There’s a lot of discussion about shellac.  For such a simple product, it’s surprising how much “press” it gets in the repair forums.

The short description is that shellac is made from crushed bug stuff, mixed with denatured alcohol to make a finish for furniture.  It’s been around a long time, and it’s been used in fountain pens from the early days.  You find it all over the place under different names, like “confectioners glaze”.  Yup, it’s used as a coating on candy. (if you don’t believe me, look it up!)

Pen people use it for all kinds of things like attaching sacs (sold as “sac cement”), securing sections and other things that you don’t want to move, stuff like that.  It’s used because it’s reversible.  Heat will soften it at around 103F, it’s not bothered by water (and therefore ink, which is why it’s used to attach sacs) and it can be removed easily with denatured alcohol… and it’s cheap.  A half pint can bought at a hardware or paint store will cost something like $4-$5.

Now the fun stuff.  Some people insist that for pen repair, you have to mix your own shellac, a 2 lb cut being preferable.  Then some say that you have to use a certain grade or type of dried shellac is necessary. There was a time when I bought the fancy stuff at $10 for a little bottle, and $15 for a larger one.  I can attest to the fact that it does stick well.  It certainly worked to shellac the table cloth to the table at a pen show a few years ago.  (ask me when you see me about that story)

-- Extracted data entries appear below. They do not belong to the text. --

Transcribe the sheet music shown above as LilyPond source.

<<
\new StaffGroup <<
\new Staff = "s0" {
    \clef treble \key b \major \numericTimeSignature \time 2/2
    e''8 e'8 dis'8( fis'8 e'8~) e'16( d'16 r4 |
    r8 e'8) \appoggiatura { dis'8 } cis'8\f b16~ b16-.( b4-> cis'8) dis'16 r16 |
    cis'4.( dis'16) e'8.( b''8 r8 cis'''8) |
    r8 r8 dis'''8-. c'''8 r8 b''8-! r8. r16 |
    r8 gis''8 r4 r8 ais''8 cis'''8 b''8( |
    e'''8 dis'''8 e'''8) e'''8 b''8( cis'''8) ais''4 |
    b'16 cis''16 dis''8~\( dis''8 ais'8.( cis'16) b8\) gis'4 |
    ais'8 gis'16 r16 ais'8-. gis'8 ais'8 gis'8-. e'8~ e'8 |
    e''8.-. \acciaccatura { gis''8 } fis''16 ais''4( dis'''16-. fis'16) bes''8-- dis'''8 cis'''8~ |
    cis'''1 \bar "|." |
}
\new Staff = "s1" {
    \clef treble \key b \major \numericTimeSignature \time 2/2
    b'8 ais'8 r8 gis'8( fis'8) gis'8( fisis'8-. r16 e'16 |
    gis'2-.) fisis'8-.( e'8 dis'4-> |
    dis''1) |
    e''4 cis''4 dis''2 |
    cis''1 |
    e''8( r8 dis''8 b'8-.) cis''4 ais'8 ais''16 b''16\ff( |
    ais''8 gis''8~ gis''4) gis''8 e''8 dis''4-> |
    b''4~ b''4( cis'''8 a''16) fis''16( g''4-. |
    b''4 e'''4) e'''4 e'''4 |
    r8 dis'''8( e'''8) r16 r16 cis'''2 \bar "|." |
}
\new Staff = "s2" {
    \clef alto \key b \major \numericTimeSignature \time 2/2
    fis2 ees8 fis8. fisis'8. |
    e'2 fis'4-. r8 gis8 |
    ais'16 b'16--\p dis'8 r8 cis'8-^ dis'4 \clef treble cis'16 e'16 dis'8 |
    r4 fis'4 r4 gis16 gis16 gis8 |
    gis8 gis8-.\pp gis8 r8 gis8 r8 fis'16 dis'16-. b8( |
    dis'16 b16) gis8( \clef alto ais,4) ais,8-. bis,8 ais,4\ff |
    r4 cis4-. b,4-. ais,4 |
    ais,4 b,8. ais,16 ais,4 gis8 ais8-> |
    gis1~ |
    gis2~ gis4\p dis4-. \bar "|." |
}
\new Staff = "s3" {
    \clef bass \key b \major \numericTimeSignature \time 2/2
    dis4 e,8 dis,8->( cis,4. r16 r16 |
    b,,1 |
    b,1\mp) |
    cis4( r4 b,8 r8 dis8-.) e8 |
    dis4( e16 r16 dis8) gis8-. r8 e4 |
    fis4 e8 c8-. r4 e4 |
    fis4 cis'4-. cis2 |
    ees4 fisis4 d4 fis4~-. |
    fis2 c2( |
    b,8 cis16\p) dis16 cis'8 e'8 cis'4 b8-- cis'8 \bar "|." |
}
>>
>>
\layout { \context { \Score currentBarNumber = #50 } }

But I abandoned the fancy stuff a few years ago.  The truth is that I have never really found that much of a difference between the fancy stuff that you mix yourself and the basic Zinsser shellac from a can.   The cheap stuff works, sacs stick.   I do use both orange and blond shellac, the later for demonstrator 51 hoods so that the shellac doesn’t show up, and mix them on occasion.  But I simply couldn’t justify the extra expense for the fancy “sac cement.”

But the real clincher for me was when I paid a visit to the Sheaffer Service Center in Ft. Madison with Richard Binder back in 2008.  There on the floor, tucked behind the fountain pen repair station was…  a gallon can of your basic hardware store variety Zinsser orange shellac.  I figured that they had done a few more pen repairs than I have over the years, and if they thought it was the stuff to use, I needn’t argue.